Physiologically-Based Pharmacokinetic Modelling to Predict the Pharmacokinetics and Pharmacodynamics of Linezolid in Adults and Children with Tuberculous Meningitis
Carlijn H. C. Litjens,
Laurens F. M. Verscheijden,
Elin M. Svensson,
Petra H. H. van den Broek,
Hedwig van Hove,
Jan B. Koenderink,
Frans G. M. Russel,
Rob E. Aarnoutse,
Lindsey H. M. te Brake
Affiliations
Carlijn H. C. Litjens
Department of Pharmacy, Radboud Institute for Health Sciences, Radboud University Medical Center, Geert Grooteplein Zuid 10, 6525 GA Nijmegen, The Netherlands
Laurens F. M. Verscheijden
Department of Pharmacology and Toxicology, Radboud Institute for Molecular Life Sciences, Radboud University Medical Center, Geert Grooteplein Zuid 10, 6525 GA Nijmegen, The Netherlands
Elin M. Svensson
Department of Pharmacy, Radboud Institute for Health Sciences, Radboud University Medical Center, Geert Grooteplein Zuid 10, 6525 GA Nijmegen, The Netherlands
Petra H. H. van den Broek
Department of Pharmacology and Toxicology, Radboud Institute for Molecular Life Sciences, Radboud University Medical Center, Geert Grooteplein Zuid 10, 6525 GA Nijmegen, The Netherlands
Hedwig van Hove
Department of Pharmacology and Toxicology, Radboud Institute for Molecular Life Sciences, Radboud University Medical Center, Geert Grooteplein Zuid 10, 6525 GA Nijmegen, The Netherlands
Jan B. Koenderink
Department of Pharmacology and Toxicology, Radboud Institute for Molecular Life Sciences, Radboud University Medical Center, Geert Grooteplein Zuid 10, 6525 GA Nijmegen, The Netherlands
Frans G. M. Russel
Department of Pharmacology and Toxicology, Radboud Institute for Molecular Life Sciences, Radboud University Medical Center, Geert Grooteplein Zuid 10, 6525 GA Nijmegen, The Netherlands
Rob E. Aarnoutse
Department of Pharmacy, Radboud Institute for Health Sciences, Radboud University Medical Center, Geert Grooteplein Zuid 10, 6525 GA Nijmegen, The Netherlands
Lindsey H. M. te Brake
Department of Pharmacy, Radboud Institute for Health Sciences, Radboud University Medical Center, Geert Grooteplein Zuid 10, 6525 GA Nijmegen, The Netherlands
Linezolid is used off-label for treatment of central nervous system infections.

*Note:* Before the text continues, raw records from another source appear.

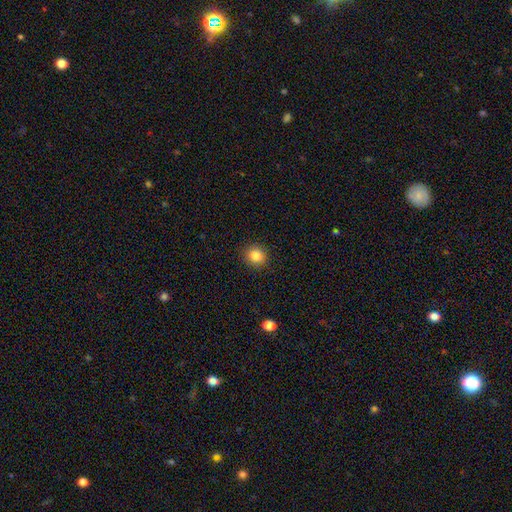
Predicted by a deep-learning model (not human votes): Smooth or featured? Predicted: smooth (p=0.85). How rounded? Predicted: round (p=0.85). Merging? Predicted: none (p=0.90).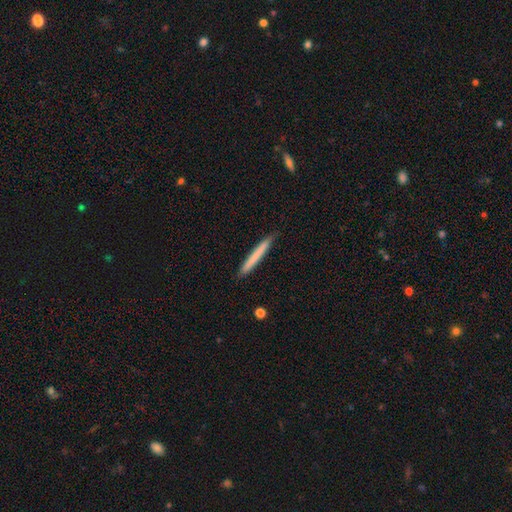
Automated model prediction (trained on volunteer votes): Q: Smooth or featured?
A: smooth (72%); runner-up: featured or disk (22%)
Q: How rounded?
A: cigar-shaped (97%); runner-up: in between (2%)
Q: Merging?
A: none (90%); runner-up: minor disturbance (8%)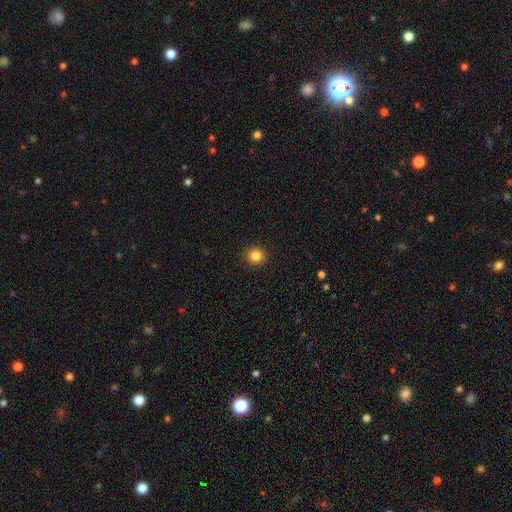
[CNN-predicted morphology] A smooth galaxy with no disk features (84%) that is round (93%). Merging: none (93%).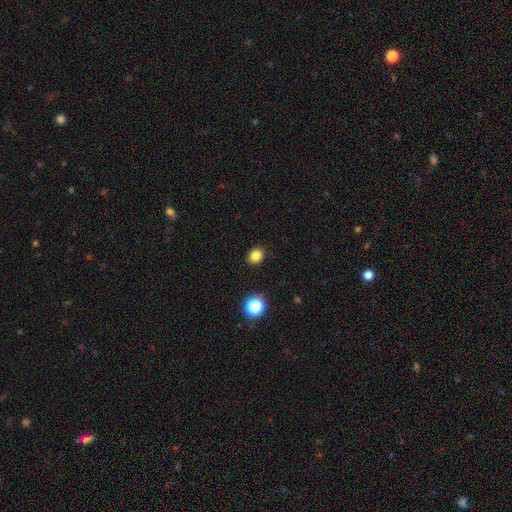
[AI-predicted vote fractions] smooth 82%, star or artifact 13%, featured or disk 5%. Down the decision tree: how rounded — round (60%); merging — none (89%).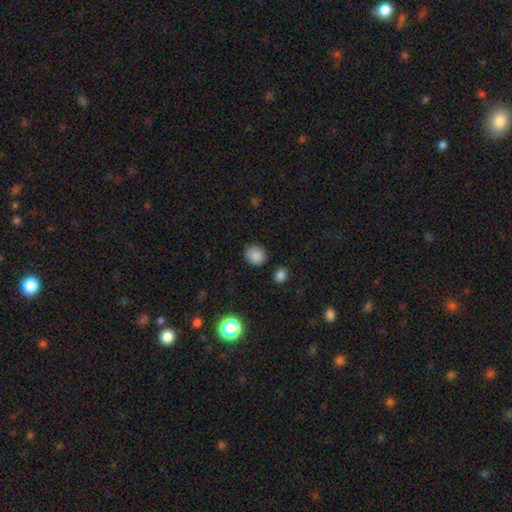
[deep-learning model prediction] Smooth or featured? smooth (86%)
How rounded? round (72%)
Merging? none (83%)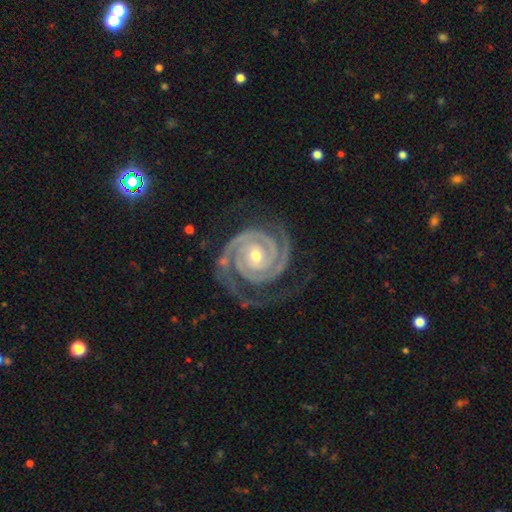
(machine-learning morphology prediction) Overall: featured or disk (94%). Edge-on disk: no (98%). Bar: no (65%). Spiral arms: yes (99%). Spiral arm count: 2 (83%). Spiral winding: tight (84%). Bulge size: small (49%, tied with moderate). Merging: none (76%).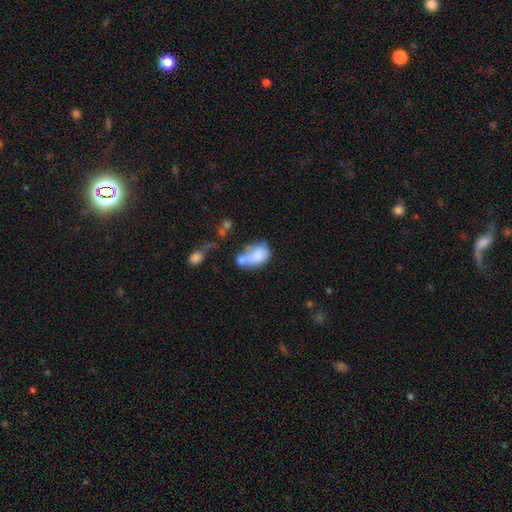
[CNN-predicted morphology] This is likely a smooth galaxy (72%). How rounded: clearly in between (84%). Merging: marginally merger (38%).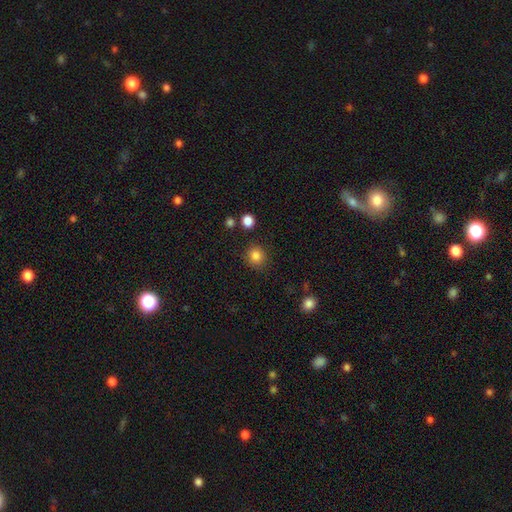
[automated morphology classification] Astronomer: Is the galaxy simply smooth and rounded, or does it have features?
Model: smooth — 85%.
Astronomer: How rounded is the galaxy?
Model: round — 87%.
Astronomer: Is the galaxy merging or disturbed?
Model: none — 86%.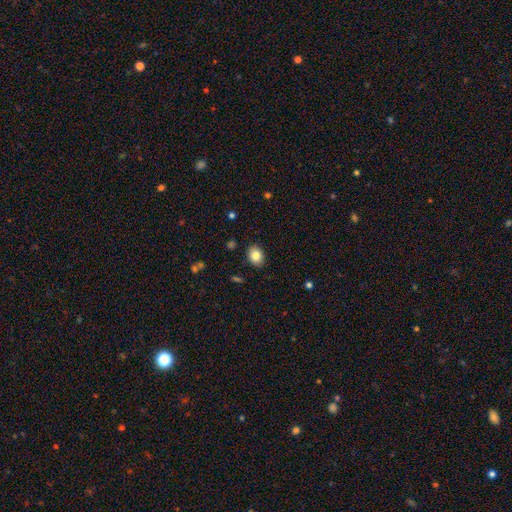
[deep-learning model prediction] The model was most divided on "how rounded": in between: 61%, round: 38%, cigar-shaped: 1%. More confident: merging — none (88%); smooth or featured — smooth (84%).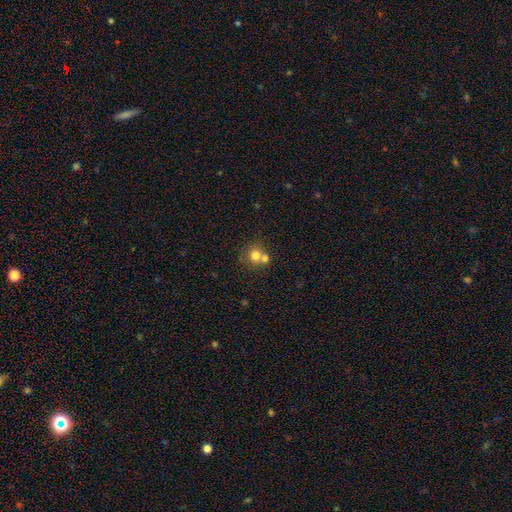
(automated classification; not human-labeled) Morphology: type=smooth (74%); roundness=round (86%); merging=none (46%).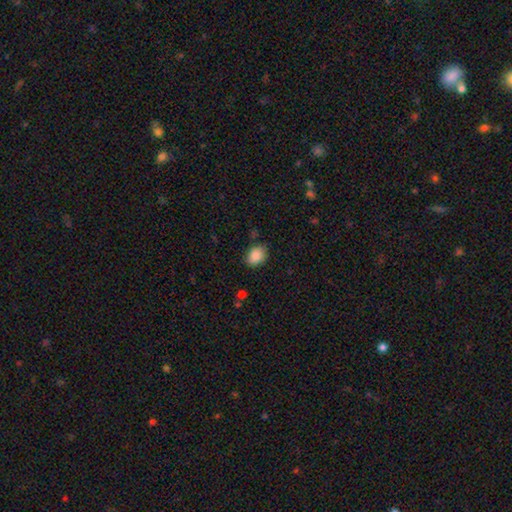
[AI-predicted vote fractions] smooth_or_featured: smooth (p=0.88) [alt: star or artifact p=0.08]
how_rounded: in between (p=0.65) [alt: round p=0.34]
merging: none (p=0.80) [alt: minor disturbance p=0.15]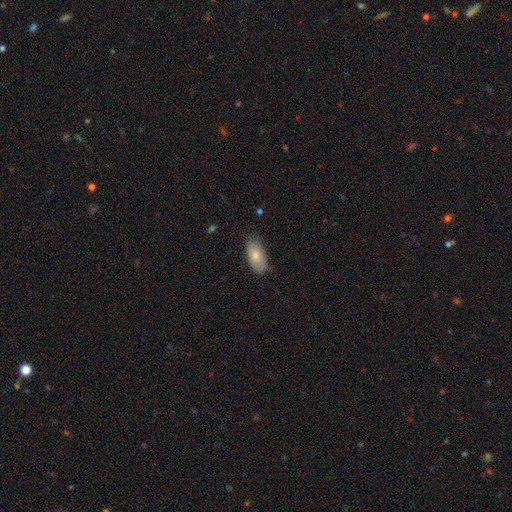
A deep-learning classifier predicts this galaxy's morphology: smooth-or-featured: smooth: 78% | featured or disk: 16% | star or artifact: 6%
  how-rounded: in between: 92% | cigar-shaped: 5% | round: 3%
  merging: none: 74% | minor disturbance: 22% | major disturbance: 3% | merger: 1%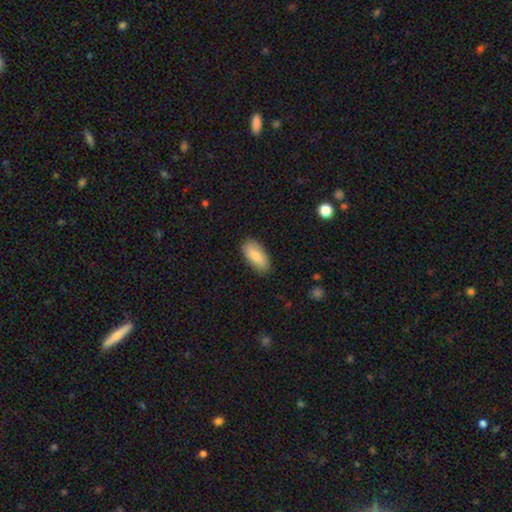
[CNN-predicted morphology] A smooth galaxy with no disk features (83%) that is in between round and cigar-shaped (88%). Merging: none (86%).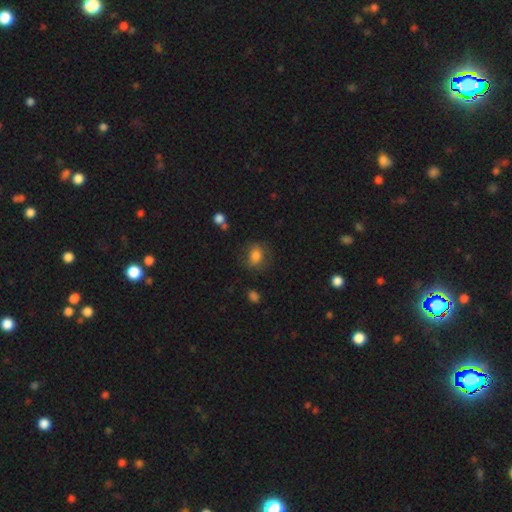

However, its pharmacokinetics and target attainment in cranial cerebrospinal fluid (CSF) in tuberculous meningitis patients is unknown. This study aimed to predict linezolid cranial CSF concentrations and assess attainment of pharmacodynamic (PD) thresholds (AUC:MIC of >119) in plasma and cranial CSF of adults and children with tuberculous meningitis. A physiologically based pharmacokinetic (PBPK) model was developed to predict linezolid cranial CSF profiles based on reported plasma concentrations. Simulated steady-state PK curves in plasma and cranial CSF after linezolid doses of 300 mg BID, 600 mg BID, and 1200 mg QD in adults resulted in geometric mean AUC:MIC ratios in plasma of 118, 281, and 262 and mean cranial CSF AUC:MIC ratios of 74, 181, and 166, respectively. In children using ~10 mg/kg BID linezolid, AUC:MIC values at steady-state in plasma and cranial CSF were 202 and 135, respectively. Our model predicts that 1200 mg per day in adults, either 600 mg BID or 1200 mg QD, results in reasonable (87%) target attainment in cranial CSF. Target attainment in our simulated paediatric population was moderate (56% in cranial CSF). Our PBPK model can support linezolid dose optimization efforts by simulating target attainment close to the site of TBM disease.